The objective of gait reeducation with the aid of the robotic devices is to improve muscle strength, which is why we have not seen major changes when evaluating mobility, except for hip extension. Muscle strength assessment showed that almost all the studied parameters (except the left knee extension) improved. An improvement was noticed for the right hip flexion. We performed a PubMed search using the following keywords— Lokomat, medical rehabilitation, and post-COVID-19—to compare our data with those from the previous research reported in the literature regarding the use of Lokomat for medical rehabilitation of people after acute COVID-19. We did not find any relevant results.

With the exception of case 3, different degrees of functional autonomy gain were noticed in our patients: minimal assistance (cases 2, 5, 6) and moderate assistance (cases 1, 4) at discharge. The level of functional independence measured with the Barthel Index at the time of discharge revealed severe dependence (cases 1, 2, 4) and minimal dependence (cases 5, 6). There was a considerable improvement of functional outcome after rehabilitation. Motor FIM gain and Barthel score improvement were remarkable in case 6, a female patient aged 88. The FIM and Barthel scores at discharge showed an increase in the ability to perform ADL, with the consequent improvement of functional independence, but patients were not fully independent. This might be due to their age as well as due to the comorbidities they have. Studies aiming to examine associations between body mass index, age, gender, and functional limitations revealed that men reported fewer limitations than women, and women aged over 75 years and men over 90 years showed high difficulty walking, climbing stairs, and bending and carrying loads, with gender being an important predictor of functional limitations [63,64].

Patient-tailored rehabilitation was also endorsed by Ferraro et al., concluding that this is mandatory for reducing fatigue and improving functional outcome [65]. Motor-based FIM score improvements after COVID-19–positive individual rehabilitation were also reported by Journeay et al. They noticed a relatively rapid improvement in mobility and motor function in many cases [66]. A study performed by Fundarò et al. indicated that Lokomat training significantly improved the parameters provided by the Lokomat itself, as well as global and motor FIM scores [67].

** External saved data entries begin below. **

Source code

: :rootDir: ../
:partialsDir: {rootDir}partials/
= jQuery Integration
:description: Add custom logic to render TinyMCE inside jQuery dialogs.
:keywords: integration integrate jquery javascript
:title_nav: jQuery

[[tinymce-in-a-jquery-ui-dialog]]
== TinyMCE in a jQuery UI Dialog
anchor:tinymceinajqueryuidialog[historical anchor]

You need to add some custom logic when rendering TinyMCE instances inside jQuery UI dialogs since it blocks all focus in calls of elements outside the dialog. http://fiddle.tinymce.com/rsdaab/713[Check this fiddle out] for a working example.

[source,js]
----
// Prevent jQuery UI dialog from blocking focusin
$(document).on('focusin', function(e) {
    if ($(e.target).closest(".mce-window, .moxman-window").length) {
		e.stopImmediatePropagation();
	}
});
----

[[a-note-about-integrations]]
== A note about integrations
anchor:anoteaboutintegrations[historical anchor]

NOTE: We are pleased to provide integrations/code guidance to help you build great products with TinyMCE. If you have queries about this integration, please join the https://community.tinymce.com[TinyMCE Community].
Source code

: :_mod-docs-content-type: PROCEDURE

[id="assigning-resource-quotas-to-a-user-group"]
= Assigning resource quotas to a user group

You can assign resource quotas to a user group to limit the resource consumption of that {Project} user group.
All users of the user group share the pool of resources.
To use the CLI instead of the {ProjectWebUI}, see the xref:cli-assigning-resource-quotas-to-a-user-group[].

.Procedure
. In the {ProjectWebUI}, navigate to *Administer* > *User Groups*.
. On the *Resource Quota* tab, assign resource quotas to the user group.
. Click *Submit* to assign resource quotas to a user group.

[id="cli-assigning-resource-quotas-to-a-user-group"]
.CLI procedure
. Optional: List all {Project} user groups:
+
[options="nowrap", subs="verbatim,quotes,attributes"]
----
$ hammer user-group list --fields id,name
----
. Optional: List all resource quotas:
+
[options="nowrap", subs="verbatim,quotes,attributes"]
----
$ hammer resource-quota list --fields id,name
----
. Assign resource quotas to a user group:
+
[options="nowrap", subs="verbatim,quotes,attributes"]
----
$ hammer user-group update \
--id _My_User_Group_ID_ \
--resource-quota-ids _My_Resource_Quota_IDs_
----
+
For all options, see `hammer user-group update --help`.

Our study has some limitations. The small number of patients included in the study and the absence of a control group are some of these limitations. The case series design of this study is not the strongest source of evidence. Changes observed might be casual or due to the natural history of the disease. Karasu et al. [68] observed significant improvement in the muscle strength, physical performance, and musculoskeletal symptoms of patients with COVID-19 over time, but the physical performance did not reach normal values, concluding that post-COVID-19 rehabilitation programs are needed. Further studies including a larger number of patients with a longer follow-up period are needed in order to evaluate the rehabilitation interventions needed to reduce COVID-19–related disability, especially in very old adults. COVID-19 is a new disease that has affected a huge number of individuals; therefore, we consider that the strength of this study consists of providing descriptive information and building knowledge in this field.

5. Conclusions

This study presents some of the first data on outcomes of COVID-19 patients’ musculoskeletal rehabilitation in Romania. Handgrip strength improved bilaterally, especially in the dominant (right) limb, contributing to the performance of ADLs that involve the hand. The overall force of the lower part of the body was significantly increased after using the robotic rehabilitation devices, helping the patients to maximize the function, autonomy, and quality of life. Early complex medical rehabilitation using a progressive treatment plan, which focused on function, disability, and return to participation in society, improved functional independence and autonomy in ADLs in very old patients, post-COVID-19.